Canon Powershot G5 X vs G7X Mark II: Continuous Shooting
The fact that G5X comes with more features makes sense because it was designed to stand in a higher class. However, let’s not blunder into forgetting the fact that it comes from an older generation, so it still uses an older image processing engine, DIGIC 6. On the other hand, G7X Mark II may be designed to stand in a lower class, but this is a newer model with a newer, faster image processing engine, DIGIC 7.
One of the main advantages that G7X Mark II offers is the better continuous shooting performance. It has more processing power, so it can easily take up to 32 JPEG shots in one burst. In comparison, the G5X can only take up to 8 JPEG shots in one burst, so the difference is quite significant. Additionally, the G7X Mark II can perform RAW continuous shooting at a rate of 8 fps, which is very good, versus the G5X’s 0.8 fps.

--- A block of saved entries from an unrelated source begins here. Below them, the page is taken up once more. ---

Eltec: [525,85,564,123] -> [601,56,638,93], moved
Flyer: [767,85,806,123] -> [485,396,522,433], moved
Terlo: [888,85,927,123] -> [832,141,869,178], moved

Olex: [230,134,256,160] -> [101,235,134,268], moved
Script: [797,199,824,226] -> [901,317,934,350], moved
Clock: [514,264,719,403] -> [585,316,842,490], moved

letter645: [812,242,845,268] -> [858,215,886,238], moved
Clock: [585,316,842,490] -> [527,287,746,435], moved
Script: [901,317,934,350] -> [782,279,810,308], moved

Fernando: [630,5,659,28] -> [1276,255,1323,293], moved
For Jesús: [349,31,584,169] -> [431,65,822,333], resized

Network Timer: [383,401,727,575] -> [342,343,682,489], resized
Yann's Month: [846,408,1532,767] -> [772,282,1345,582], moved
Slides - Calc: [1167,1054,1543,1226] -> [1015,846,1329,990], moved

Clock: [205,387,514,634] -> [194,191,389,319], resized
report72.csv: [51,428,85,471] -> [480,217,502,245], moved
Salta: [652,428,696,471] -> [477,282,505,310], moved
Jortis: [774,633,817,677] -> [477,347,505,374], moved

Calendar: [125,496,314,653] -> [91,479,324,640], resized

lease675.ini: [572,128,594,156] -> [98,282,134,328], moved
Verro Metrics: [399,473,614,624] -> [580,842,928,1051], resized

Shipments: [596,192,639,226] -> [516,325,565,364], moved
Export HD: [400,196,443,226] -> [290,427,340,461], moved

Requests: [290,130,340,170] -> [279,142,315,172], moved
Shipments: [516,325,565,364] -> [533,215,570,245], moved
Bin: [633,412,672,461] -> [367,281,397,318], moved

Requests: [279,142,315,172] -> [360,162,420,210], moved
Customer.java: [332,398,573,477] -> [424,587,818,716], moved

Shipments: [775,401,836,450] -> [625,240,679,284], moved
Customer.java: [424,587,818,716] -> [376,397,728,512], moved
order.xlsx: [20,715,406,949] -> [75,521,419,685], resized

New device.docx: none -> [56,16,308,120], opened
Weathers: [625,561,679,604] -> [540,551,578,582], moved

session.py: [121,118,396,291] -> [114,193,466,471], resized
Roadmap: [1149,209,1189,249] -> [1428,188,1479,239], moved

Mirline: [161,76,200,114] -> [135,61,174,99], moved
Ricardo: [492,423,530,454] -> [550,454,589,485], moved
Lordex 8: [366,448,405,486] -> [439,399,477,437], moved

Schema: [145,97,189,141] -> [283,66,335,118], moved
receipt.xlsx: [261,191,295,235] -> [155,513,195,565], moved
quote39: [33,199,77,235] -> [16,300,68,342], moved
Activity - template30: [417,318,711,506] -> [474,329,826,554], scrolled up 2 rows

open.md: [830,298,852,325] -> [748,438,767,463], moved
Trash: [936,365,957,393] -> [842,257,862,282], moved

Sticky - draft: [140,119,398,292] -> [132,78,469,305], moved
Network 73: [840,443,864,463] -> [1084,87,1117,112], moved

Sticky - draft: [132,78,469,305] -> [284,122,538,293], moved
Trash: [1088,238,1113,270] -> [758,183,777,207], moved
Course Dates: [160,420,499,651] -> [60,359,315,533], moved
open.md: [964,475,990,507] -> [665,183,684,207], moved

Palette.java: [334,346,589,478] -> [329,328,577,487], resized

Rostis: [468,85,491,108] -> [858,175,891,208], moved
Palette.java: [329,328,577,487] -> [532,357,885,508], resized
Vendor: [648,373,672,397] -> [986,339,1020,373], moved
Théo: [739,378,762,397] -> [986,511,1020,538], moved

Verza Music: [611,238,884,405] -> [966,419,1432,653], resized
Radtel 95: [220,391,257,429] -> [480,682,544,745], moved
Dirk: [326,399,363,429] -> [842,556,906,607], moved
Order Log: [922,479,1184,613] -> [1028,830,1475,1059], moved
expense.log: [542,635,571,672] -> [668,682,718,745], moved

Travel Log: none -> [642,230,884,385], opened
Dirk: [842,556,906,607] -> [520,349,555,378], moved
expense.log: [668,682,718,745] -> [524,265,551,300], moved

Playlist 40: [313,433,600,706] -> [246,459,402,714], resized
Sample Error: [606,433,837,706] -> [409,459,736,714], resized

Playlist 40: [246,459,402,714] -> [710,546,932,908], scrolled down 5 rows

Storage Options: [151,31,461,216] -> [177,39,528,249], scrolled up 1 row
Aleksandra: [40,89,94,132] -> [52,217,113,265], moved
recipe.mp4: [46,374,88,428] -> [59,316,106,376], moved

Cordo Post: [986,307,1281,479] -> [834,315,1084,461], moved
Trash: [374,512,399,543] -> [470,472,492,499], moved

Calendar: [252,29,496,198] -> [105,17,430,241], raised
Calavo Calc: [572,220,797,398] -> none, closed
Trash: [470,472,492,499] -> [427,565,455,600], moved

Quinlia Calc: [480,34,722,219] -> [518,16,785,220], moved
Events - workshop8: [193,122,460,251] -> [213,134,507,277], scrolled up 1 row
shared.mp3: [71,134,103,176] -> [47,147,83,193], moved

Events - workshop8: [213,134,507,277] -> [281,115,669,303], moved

We also notice that the G7X Mark II has less shutter lag. There is less delay between when the shutter is pressed and when the shot is saved. It can focus and capture a shot more quickly. This is often very important for sports and nature photographers, so that they won’t miss those perfect frames and moments.
Canon Powershot G5 X vs G7X Mark II: Image Quality
The image quality of Canon Powershot G5X is very much comparable to Canon Powershot G7X Mark II. This is due to the fact that each of them works with a 1-inch image sensor. Other cheaper compact cameras often work with smaller image sensors. A 1-inch image sensor is typically what you find in a more serious camera, and it is important for better low-light performance, more accurate color depth, and wider dynamic range.
That said, in some cases, Canon Powershot G7X Mark II can actually deliver slightly better noise performance and color accuracy. This is somewhat noticeable when comparing their shots from low-light environments. The G7X Mark II’s shots have a little bit less noise.
Last but not least, both cameras here can shoot 1080p videos at 60 fps. But Canon Powershot G5X lacks the ability to shoot at 24 fps. This feature has been added to the G7X Mark II, and it is nice for creating a cinematic, movie-like video.
Canon Powershot G5 X vs G7X Mark II
In general, Canon Powershot G7X Mark II is more recommended. It has a newer processing engine that allows significantly better continuous shooting performance and slightly improved image quality. However, if you absolutely must have an eye-level electronic viewfinder or a hotshoe, Canon Powershot G5X can be a viable alternative.